Sounds like you're the guy I was "phishing" for,,,:lol:

I have a small maybe 50 gallon filter/retaining pond up top with a river/creek sloping down gradually into a 3'x 4' and 30" deep main pond. When you say "bog" filter ,, I'm assuming you mean, planting cattails and such in the top pond and have them act as a "natural" filter?? My neighbor has a similar set up and suggested the same thing. Here's the deal,,,, the creek/slope is roughly 4' between ponds,,,,, and I'm not sure what to fill that with. I wanted to put baseball size or smaller rocks in the creek,, I guess my question is,, what size pump would I need to make sure that I can see and hear the water coming down the creek?? I want to make sure that the water running down the creek isn't only like an 1/8" deep and it runs "underneath" the rocks. Hope I explained that right,,:lol: Any suggestions are appreciated.


----------



## swampbuck (Dec 23, 2004)

fill your top pond with stone, peastone up to 1" will make a good planting material. cat tails, arrow or pickeral weed, rushes, marsh marigold etc will provide the filtering. 1/2 inch of water over the rocks is good. a bog filter is slightly different in that case you would have another smaller pond to the side of the pond/creek. You would divert a small portion of your creeks flow into this bog pond wich would be filled with peat of swamp soil gathered from elsewhere And planted An overflow from the bog would then flow back into the creek or bottom pond, A bog can provide an attractive planting area

water flow,

We figure that 100gpm will provide 1/4"- 3 foot wide over a waterfall. scale that to your width. to achieve the rapids effect that you are looking for we fill the creek with 2-4" stone and we then let a mix of peastone and sand wash down into the larger rocks until we reach the desired effect. You may wish to add a few larger rocks say 1-2' and partially bury them along the bank or in the stream. creating a riffle effect. After you do these things spend some time arranging/adding/subtracting rocks while it is running until you are happy with it.

what is the width of the creek?


----------



## William H Bonney (Jan 14, 2003)

The creek is roughly 2' wide and 4' long between ponds. The top pond is roughly a foot deep and 2'x3'. The top pond is roughly 12" above the bottom pond,,, so the creek isn't really that steep. I was debating getting a 550gph pump. Is the pump what will determine how fast and how much water will be coming outta the top pond and running down the creek??


----------



## fishjunky (Apr 18, 2005)

Check out Barsons Greenhouse for your supplies. Talk to Joe(the owner) he will get you what you need. This guy is a pond guru. They are on Merriman at Cherry hill.


----------



## William H Bonney (Jan 14, 2003)

fishjunky said:


> Check out Barsons Greenhouse for your supplies. Talk to Joe(the owner) he will get you what you need. This guy is a pond guru. They are on Merriman at Cherry hill.

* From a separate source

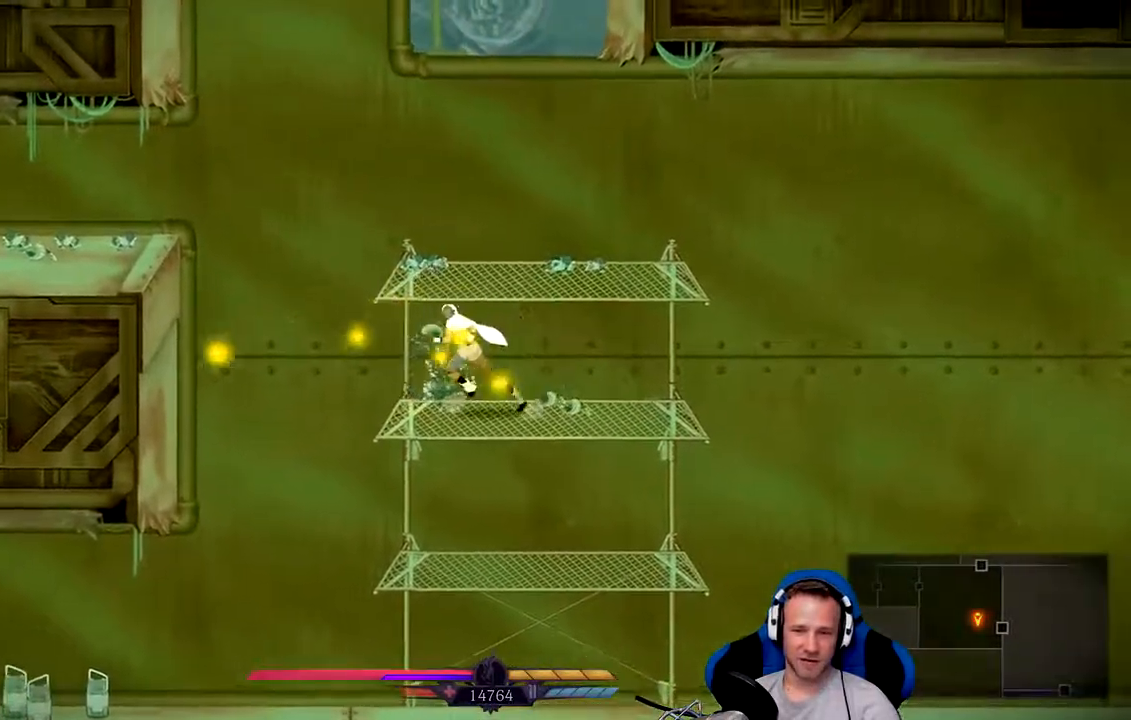
{"buttons": [], "left_stick": "center", "right_stick": "center", "events": [[333, "left_stick", "center"]]}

I was just in there...:lol: The pond equipment was pretty over-priced,,, well,, not "pretty",, let's say VERY over-priced.. I'm not blasting the guy,, I know he's in business for a reason but I can get the same pumps and stuff at Home Depot from anywhere to 100 to 200 dollars less. He does have some bad ass ponds in there though. Is Joe a friend of yours?? Or casual acquiantance?


----------



## fishjunky (Apr 18, 2005)

We use to trade goods when I owned my own business. He is over priced but his info is free. He has some good quality pond plants and will always share his knowledge about ponds with you. Just buy something cheap so you don't look like a info mooch


----------



## William H Bonney (Jan 14, 2003)

fishjunky said:


> We use to trade goods when I owned my own business. He is over priced but his info is free. He has some good quality pond plants and will always share his knowledge about ponds with you. Just buy something cheap so you don't look like a info mooch


:lol: We always buy something small there,,, my wife actually buys alot of stuff there..


----------



## Gina Fox (Nov 4, 2007)

try http://www.adamsaquatics.com they are not in michigan but have really good prices AND they are real helpful


----------



## RollingRock (Nov 30, 2004)

There's a place called Grass Roots Ponds in New Boston that's been around for as long as I can remember. I'd have to guess they're doing something right to stay in business that long. 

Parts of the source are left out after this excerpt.